[[ SELECTED EXTRACT, beginning ]]

09 Jun 2023 at 01:47hrs | Views
The widely acclaimed narrative - correlation fallacy - that Zimbabweans are "well educated" and are some of the highly literate people on this continent is a myth. Myths build egos, not economies; neither do they make any significant contribution to the democratic electoral value chain.

Myths do not change but merely perpetuate dysfunctional governments. In fact, myths are the very antithesis of effective democracy. They are that negative force which squirms unnoticed from the bowels of human development to contaminate the very reason man was created — to be free.

Myths reinforce illusions and illusions propagate lies leading to national self-immolation.

If you mix electoral myths with captured institutions, you get a potent combination of truths, half-truths, and "fiction," especially about results — not only disputed but resulting in violence.

Such are the electoral dynamics Zimbabweans are confronted with — candidates who lie, constituents lied to and some people who choose to ignore the lies, pretending whatever they do, nothing will ever change.

[[ SELECTED EXTRACT, end ]]
[[ EXTRACTED ENTRIES, beginning ]]

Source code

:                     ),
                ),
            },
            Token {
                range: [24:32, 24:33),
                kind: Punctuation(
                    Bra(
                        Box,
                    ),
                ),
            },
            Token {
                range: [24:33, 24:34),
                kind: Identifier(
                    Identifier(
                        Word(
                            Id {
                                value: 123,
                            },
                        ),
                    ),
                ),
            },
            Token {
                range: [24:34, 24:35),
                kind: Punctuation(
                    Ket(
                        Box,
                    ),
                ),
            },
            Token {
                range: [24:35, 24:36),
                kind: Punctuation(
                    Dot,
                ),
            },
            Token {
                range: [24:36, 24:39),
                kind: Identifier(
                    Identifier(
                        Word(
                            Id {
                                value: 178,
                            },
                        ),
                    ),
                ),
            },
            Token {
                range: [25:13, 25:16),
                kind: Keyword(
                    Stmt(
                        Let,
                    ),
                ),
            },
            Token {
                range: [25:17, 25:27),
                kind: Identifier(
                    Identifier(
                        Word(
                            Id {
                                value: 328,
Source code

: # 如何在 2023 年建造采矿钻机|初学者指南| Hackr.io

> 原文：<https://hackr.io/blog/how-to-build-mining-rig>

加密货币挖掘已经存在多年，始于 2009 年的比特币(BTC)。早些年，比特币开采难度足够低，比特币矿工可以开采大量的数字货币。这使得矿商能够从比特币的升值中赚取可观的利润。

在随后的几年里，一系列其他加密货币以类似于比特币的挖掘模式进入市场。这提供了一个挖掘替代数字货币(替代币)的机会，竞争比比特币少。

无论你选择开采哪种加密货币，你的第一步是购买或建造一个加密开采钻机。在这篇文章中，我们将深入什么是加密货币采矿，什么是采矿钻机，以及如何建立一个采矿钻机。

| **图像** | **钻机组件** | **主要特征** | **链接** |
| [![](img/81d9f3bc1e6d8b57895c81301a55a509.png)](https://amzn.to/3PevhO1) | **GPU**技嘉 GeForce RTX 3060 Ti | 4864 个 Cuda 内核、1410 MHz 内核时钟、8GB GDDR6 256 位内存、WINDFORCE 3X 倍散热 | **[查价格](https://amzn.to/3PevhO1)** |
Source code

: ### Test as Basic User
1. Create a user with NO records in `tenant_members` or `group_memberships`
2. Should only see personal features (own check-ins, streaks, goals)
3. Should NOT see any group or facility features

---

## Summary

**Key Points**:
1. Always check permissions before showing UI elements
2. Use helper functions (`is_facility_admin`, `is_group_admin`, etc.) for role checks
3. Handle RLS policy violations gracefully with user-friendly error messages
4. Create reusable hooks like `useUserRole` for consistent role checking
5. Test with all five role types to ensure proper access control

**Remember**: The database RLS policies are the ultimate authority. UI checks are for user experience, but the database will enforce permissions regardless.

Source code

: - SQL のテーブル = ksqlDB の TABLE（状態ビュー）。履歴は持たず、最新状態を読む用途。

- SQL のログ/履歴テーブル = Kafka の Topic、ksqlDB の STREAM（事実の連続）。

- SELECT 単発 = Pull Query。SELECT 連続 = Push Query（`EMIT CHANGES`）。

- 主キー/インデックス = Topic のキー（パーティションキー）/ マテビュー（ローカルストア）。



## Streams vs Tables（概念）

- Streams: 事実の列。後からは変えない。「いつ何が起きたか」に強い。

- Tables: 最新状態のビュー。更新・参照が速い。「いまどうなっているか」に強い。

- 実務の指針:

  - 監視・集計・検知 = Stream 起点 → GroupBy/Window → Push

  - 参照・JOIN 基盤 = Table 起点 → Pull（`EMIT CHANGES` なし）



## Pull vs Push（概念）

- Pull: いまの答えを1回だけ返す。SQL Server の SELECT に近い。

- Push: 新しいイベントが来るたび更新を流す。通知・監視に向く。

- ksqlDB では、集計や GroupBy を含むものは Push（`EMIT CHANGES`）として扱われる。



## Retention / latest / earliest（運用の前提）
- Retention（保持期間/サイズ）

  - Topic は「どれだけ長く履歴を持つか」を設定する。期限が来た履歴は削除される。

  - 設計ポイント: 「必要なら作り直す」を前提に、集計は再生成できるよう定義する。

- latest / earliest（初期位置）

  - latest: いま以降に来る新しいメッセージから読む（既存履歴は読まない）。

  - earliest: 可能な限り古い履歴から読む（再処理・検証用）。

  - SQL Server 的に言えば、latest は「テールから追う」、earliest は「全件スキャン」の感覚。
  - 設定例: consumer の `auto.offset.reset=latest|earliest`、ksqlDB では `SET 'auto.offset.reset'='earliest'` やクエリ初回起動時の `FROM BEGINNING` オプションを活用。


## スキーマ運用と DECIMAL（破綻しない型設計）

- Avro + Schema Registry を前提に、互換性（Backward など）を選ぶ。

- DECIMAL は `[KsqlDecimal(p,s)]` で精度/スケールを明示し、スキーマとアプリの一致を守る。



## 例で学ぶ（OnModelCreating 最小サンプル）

[[ EXTRACTED ENTRIES, end ]]

_REQUIRED WORK_.
1. Echo the commentary on Zimbabwe's electoral myths word for word, from the part that opens with the words containing "Myths reinforce illusions" and closes with "will ever change.".
2. In one to three sentences, explain why the commentary on Zimbabwe's electoral myths calls myths the antithesis of effective democracy.
3. Carry the commentary on Zimbabwe's electoral myths forward with the next part, starting after its last sentence.
The data entries above are separate from the commentary and unrelated to it.

_RESPONSES FOR EACH TASK_.
1.
Myths reinforce illusions and illusions propagate lies leading to national self-immolation.

If you mix electoral myths with captured institutions, you get a potent combination of truths, half-truths, and "fiction," especially about results — not only disputed but resulting in violence.

Such are the electoral dynamics Zimbabweans are confronted with — candidates who lie, constituents lied to and some people who choose to ignore the lies, pretending whatever they do, nothing will ever change.

2. Myths do not bring change; they only keep dysfunctional governments in place. They build egos rather than economies and add nothing significant to the democratic electoral value chain.

3.
The fact that our nation rides the sinewave of self-deception (delusion) on assumed levels of literacy means that all literature relating to elections inevitably goes to waste — unnoticed, ignored, at worst despised.

The perennial mantra "Zimbabweans don't have enough information on elections" is rooted in this delusion of elevated levels of national literacy. Yes, we do not have enough information only because we do not care to read about whatever is available. Read-o-phobia.

When electoral practitioners then argue for a higher rate of voter registration or better still, voter participation, the dangerous assumption is that people can read and write. The term "voter registration;" the very action itself is about someone reading and writing. Therefore, our collective phobia for reading (and writing) becomes an invisible obstacle that depreciates value proposition of the voters roll, because once the roll has been populated, someone must read it.

When the roll is published — albeit with its inevitable literary inadequacies — nobody would bother reading it — not because we do not care, but because of its mediocre quality exacerbated by our equally poor reading culture.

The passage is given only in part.